▸ **正文**
1

我试图在mutate(across(where(is.factor)))中提供两个函数来排序因子级别并删除未使用的级别。该代码似乎没有按预期工作。哪里可能出错了?

#---- Libraries ----

library(tidyverse)

#---- Data ----

set.seed(2021)

df <- tibble(
  a1 = factor(ifelse(sign(rnorm(30))==-1, 0, 1), labels = c("No", "Yes")),
  a2 = factor(ifelse(sign(rnorm(30))==-1, 0, 1), labels = c("No", "Yes")),
  gender = gl(2, 15, labels = c("Males", "Females")),
  b2 = gl(3, 10, labels = c("Primary", "Secondary", "Tertiary", "Unknown")),
  c1 = gl(3, 10, labels = c("15-19", "20-24", "25-30", "30-35")),
  outcome = factor(ifelse(sign(rnorm(30))==-1, 0, 1), labels = c("No", "Yes")),
  weight = runif(30, 1, 12)

▸ **所示材料**
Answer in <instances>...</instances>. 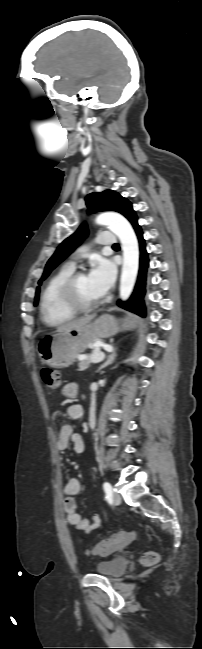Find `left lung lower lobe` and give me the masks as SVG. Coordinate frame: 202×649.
Here are the masks:
<instances>
[{"label":"left lung lower lobe","instance_id":"1","mask_svg":"<svg viewBox=\"0 0 202 649\" xmlns=\"http://www.w3.org/2000/svg\"><path fill=\"white\" fill-rule=\"evenodd\" d=\"M129 221L133 229L135 230V233L139 241V247H140L139 276H138L137 284L135 286V290L131 298L126 302L118 301V305L141 317H145L146 311H145L143 297L145 295V281H146V272L149 265V259H148V253L146 252L145 249V241L143 239L142 229L137 222V216L136 215L132 216V218Z\"/></svg>","mask_w":202,"mask_h":649}]
</instances>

▸ **任务说明**
请问正文中的提问者想在mutate(across(where(is.factor)))里用两个函数做什么？ 所给材料与此毫无关系。

▸ **结果**
对因子级别进行排序，并删除未使用的级别。